EXERCISE DETAILS: Please check the butter vs. margarine text: how many grams of saturated fat does one tablespoon of butter contain?

TEXT SECTION:
Butter vs. Margarine

Over the years there has  been opposing advice as to which is healthier: butter or margarine?  I also get a lot of questions from my patients who are trying to lose weight about what I recommend and how much is acceptable.  Let’s go over some of the differences, starting with ingredients and nutrition label:

Butter

butter-label

Ingredients: cream, salt (salted butter)

Serving Size: 1 Tbsp, Calories 100, Fat 11g (saturated fat 7g, 0 trans fat), cholesterol 30mg, sodium 0g (unsalted butter) or 95g (salted butter)

RECORDS SHOWN:
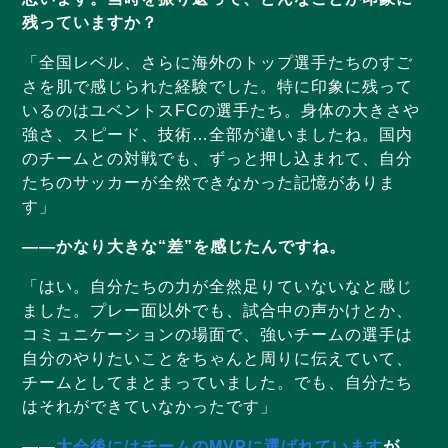
残っていますか？
「全国レベル、さらに海外のトップ選手たちのすご
さを肌で感じられた経験でした。特に印象に残って
いるのはユベントスFCの選手たち。身体の大きさや
強さ、スピード、技術…全部が違いましたね。国内
のチームとの対戦でも、ずっと押し込まれて、自分
たちのサッカーが全然できなかった記憶がありま
す」
——かなり大きな“差”を感じたんですね。
「はい。自分たちの力が全然足りていないなと感じ
ました。プレー面以外でも、試合中の声かけとか、
コミュニケーションの場面で、強いチームの選手は
自分のやりたいことをちゃんと周りに伝えていて、
チームとしてまとまっていました。でも、自分たち
はそれができていなかったです」
——
大会後にはチームのMVPに選ばれています
が、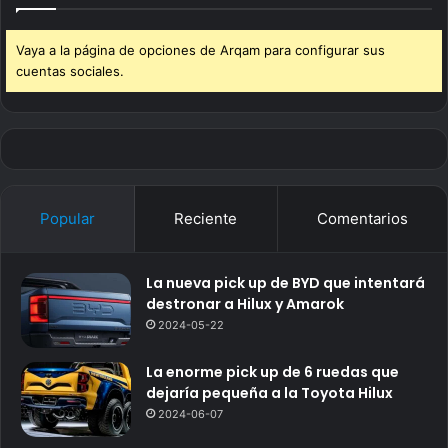
Vaya a la página de opciones de Arqam para configurar sus
cuentas sociales.
Popular
Reciente
Comentarios
La nueva pick up de BYD que intentará
destronar a Hilux y Amarok
2024-05-22
La enorme pick up de 6 ruedas que
dejaría pequeña a la Toyota Hilux
2024-06-07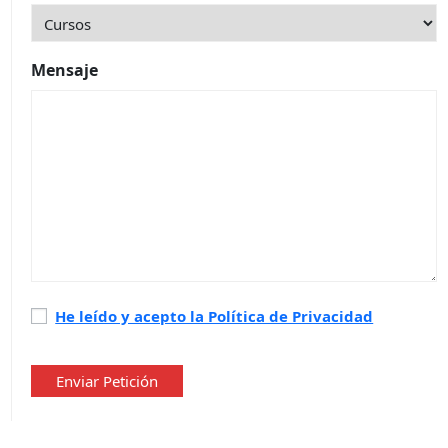
Mensaje
Política
He leído y acepto la Política de Privacidad
de
privacidad
*
Enviar Petición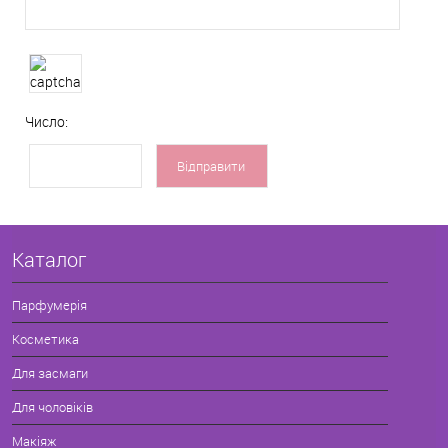
Число:
Каталог
Парфумерія
Косметика
Для засмаги
Для чоловіків
Макіяж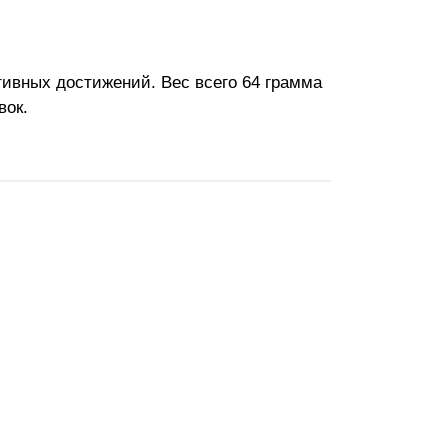
ртивных достижений. Вес всего 64 грамма
вок.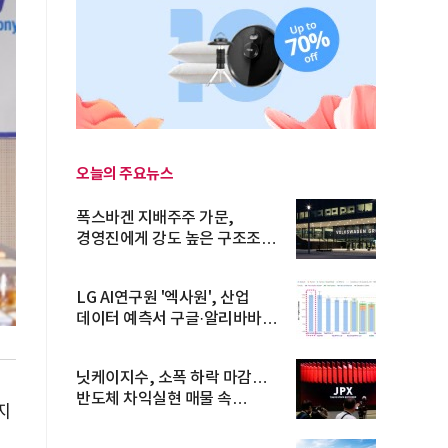
오늘의 주요뉴스
폭스바겐 지배주주 가문,
경영진에게 강도 높은 구조조정
주문
LG AI연구원 '엑사원', 산업
데이터 예측서 구글·알리바바
제쳐
닛케이지수, 소폭 하락 마감…
반도체 차익실현 매물 속
지
TOPIX 선...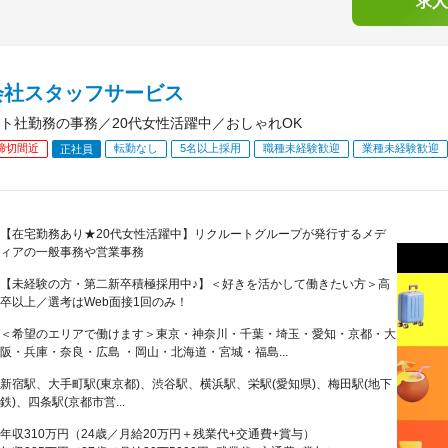
求人
会社スタッフサービス
ト社勤務の事務／20代女性活躍中／おしゃれOK
締切間近
転勤なし
5名以上採用
職種未経験歓迎
業種未経験歓迎
正社員
【在宅勤務あり★20代女性活躍中】リクルートグループが発行するメデ
ィアの一般事務や営業事務
【未経験の方・第二新卒積極採用中♪】＜好きを活かして働きたい方＞高
卒以上／選考はWeb面接1回のみ！
＜希望のエリアで働けます＞東京・神奈川・千葉・埼玉・愛知・京都・大
阪・兵庫・奈良・広島 ・岡山・北海道・宮城・福島...
新宿駅、大手町駅(東京都)、渋谷駅、横浜駅、栄駅(愛知県)、梅田駅(地下
鉄)、四条駅(京都市営...
年収310万円（24歳／月給20万円＋残業代+交通費+賞与）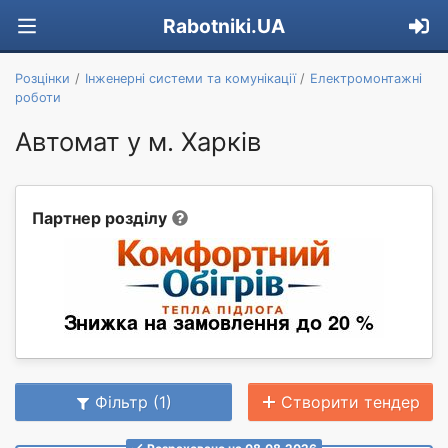
Rabotniki.UA
Розцінки
Інженерні системи та комунікації
Електромонтажні
роботи
Автомат у м. Харків
Партнер розділу
Фільтр (1)
Створити тендер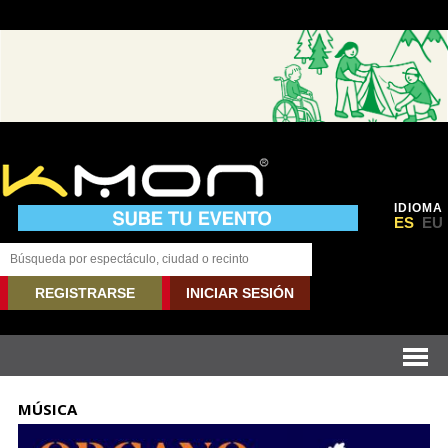
IDIOMA
ES
EU
REGISTRARSE
INICIAR SESIÓN
MÚSICA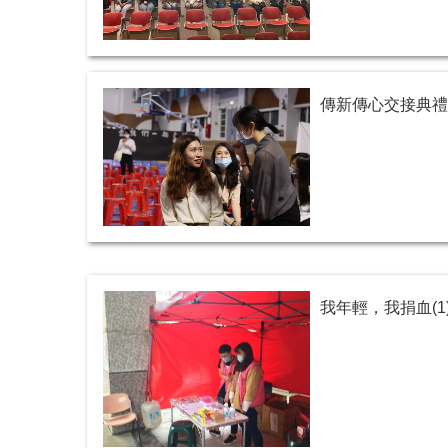
傳新傳心交接典
我年輕，我捐血(1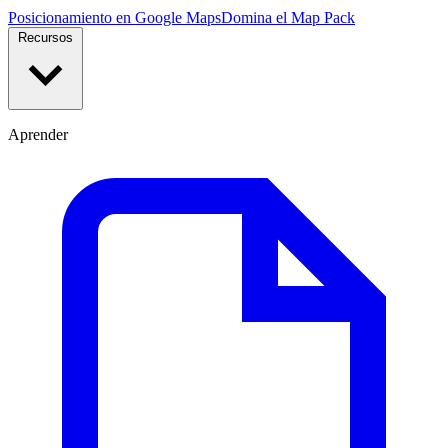
Posicionamiento en Google Maps
Domina el Map Pack
Recursos
Aprender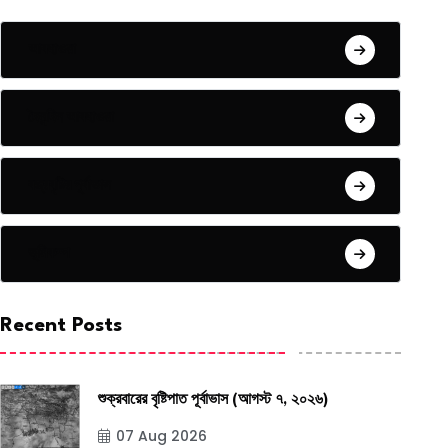
আবহাওয়া
দৈনন্দিন আবহাওয়া
বজ্রবৃষ্টির পূর্বাভাস
ভূমিকম্প
Recent Posts
শুক্রবারের বৃষ্টিপাত পূর্বাভাস (আগস্ট ৭, ২০২৬)
07 Aug 2026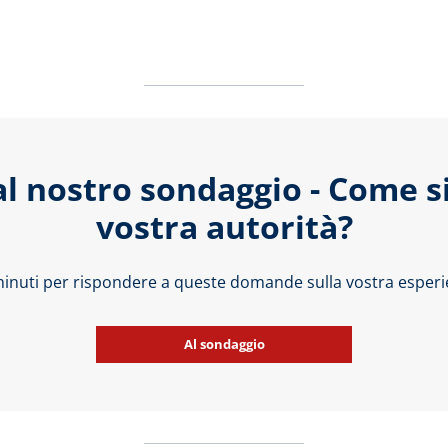
al nostro sondaggio - Come s
vostra autorità?
 minuti per rispondere a queste domande sulla vostra esperie
Al sondaggio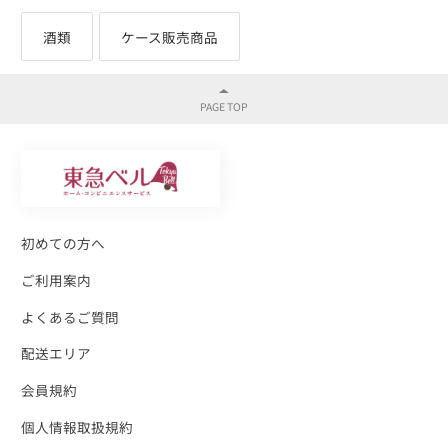
酒類
ケース販売商品
初めての方へ
ご利用案内
よくあるご質問
配送エリア
会員規約
個人情報取扱規約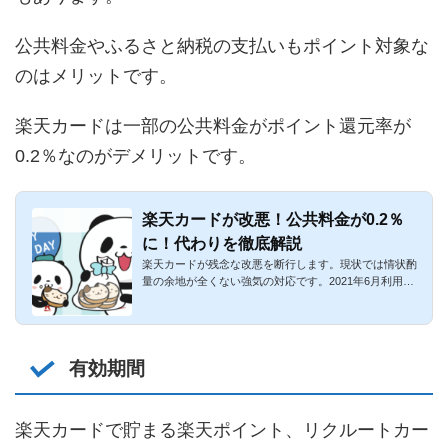
公共料金やふるさと納税の支払いもポイント対象な
のはメリットです。
楽天カードは一部の公共料金がポイント還元率が
0.2％なのがデメリットです。
楽天カードが改悪！公共料金が0.2％
に！代わりを徹底解説
楽天カードが残念な改悪を断行します。現状では情状酌
量の余地が全くない強気の対応です。2021年6月利用分
より、公共料金等の...
有効期間
楽天カードで貯まる楽天ポイント、リクルートカー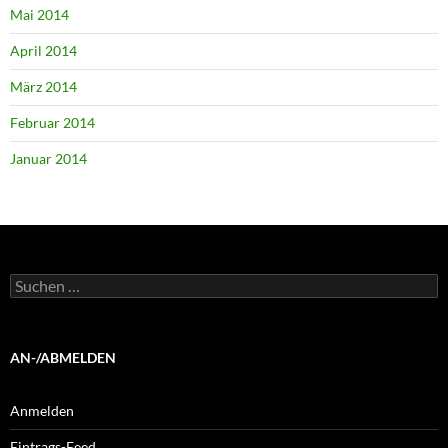
Mai 2014
April 2014
März 2014
Februar 2014
Januar 2014
Suchen
nach:
AN-/ABMELDEN
Anmelden
Eintrags-Feed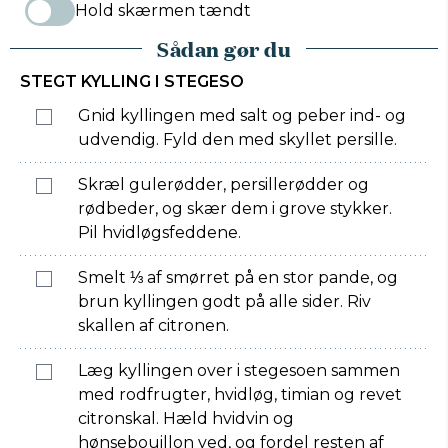
Hold skærmen tændt
Sådan gør du
STEGT KYLLING I STEGESO
Gnid kyllingen med salt og peber ind- og
udvendig. Fyld den med skyllet persille.
Skræl gulerødder, persillerødder og
rødbeder, og skær dem i grove stykker.
Pil hvidløgsfeddene.
Smelt ⅓ af smørret på en stor pande, og
brun kyllingen godt på alle sider. Riv
skallen af citronen.
Læg kyllingen over i stegesoen sammen
med rodfrugter, hvidløg, timian og revet
citronskal. Hæld hvidvin og
hønsebouillon ved, og fordel resten af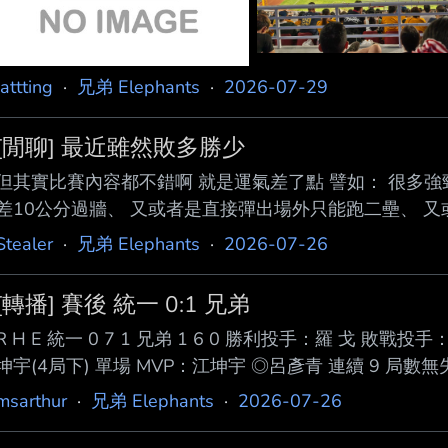
attting
·
兄弟 Elephants
·
2026-07-29
[閒聊] 最近雖然敗多勝少
但其實比賽內容都不錯啊 就是運氣差了點 譬如： 很多
差10公分過牆、 又或者是直接彈出場外只能跑二壘、 
不小心把別人的長打拖成全壘打 但是球員表現好 落後也
Stealer
·
兄弟 Elephants
·
2026-07-26
好部分 就真的有賴教練.. 做出合理的戰術、合理的棒次
希望不要再凹單了， 讓狀況差得往後排或者是別排先發吧！ ----- Sen
[轉播] 賽後 統一 0:1 兄弟
R H E 統一 0 7 1 兄弟 1 6 0 勝利投手：羅 戈 
坤宇(4局下) 單場 MVP：江坤宇 ◎呂彥青 連續 9 局數無失分
ELEVEn獅 跨季連續 11 2/3 局數無失分(2025/09/05~) 
msarthur
·
兄弟 Elephants
·
2026-07-26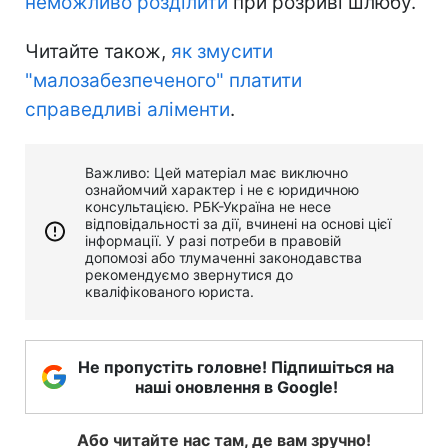
неможливо розділити
при розриві шлюбу.
Читайте також,
як змусити
"малозабезпеченого" платити
справедливі аліменти
.
Важливо: Цей матеріал має виключно
ознайомчий характер і не є юридичною
консультацією. РБК-Україна не несе
відповідальності за дії, вчинені на основі цієї
інформації. У разі потреби в правовій
допомозі або тлумаченні законодавства
рекомендуємо звернутися до
кваліфікованого юриста.
Не пропустіть головне! Підпишіться на
наші оновлення в Google!
Або читайте нас там, де вам зручно!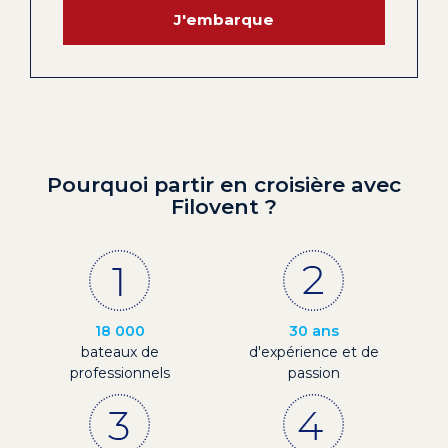
J'embarque
Pourquoi partir en croisière avec
Filovent ?
18 000
30 ans
bateaux de
d'expérience et de
professionnels
passion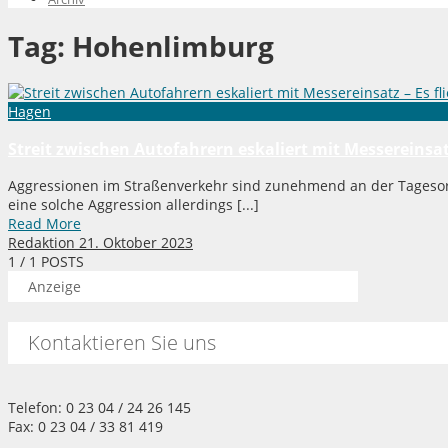
Tag:
Hohenlimburg
Hagen
Streit zwischen Autofahrern eskaliert mit Messereinsatz
Aggressionen im Straßenverkehr sind zunehmend an der Tageso
eine solche Aggression allerdings [...]
Read More
Redaktion
21. Oktober 2023
1
/ 1 POSTS
Anzeige
Kontaktieren Sie uns
Telefon: 0 23 04 / 24 26 145
Fax: 0 23 04 / 33 81 419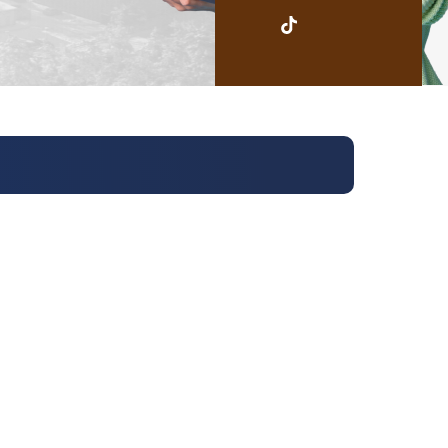
UKSW
TikTok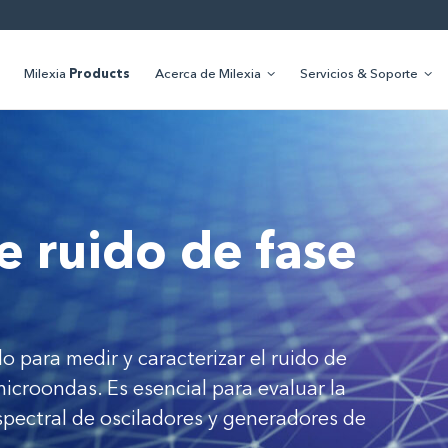
Milexia
Products
Acerca de Milexia
Servicios & Soporte
e ruido de fase
o para medir y caracterizar el ruido de
microondas. Es esencial para evaluar la
espectral de osciladores y generadores de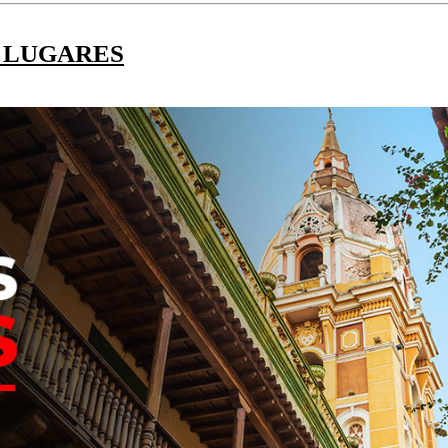
S LUGARES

EXERCISE OUTPUT: 7 grams.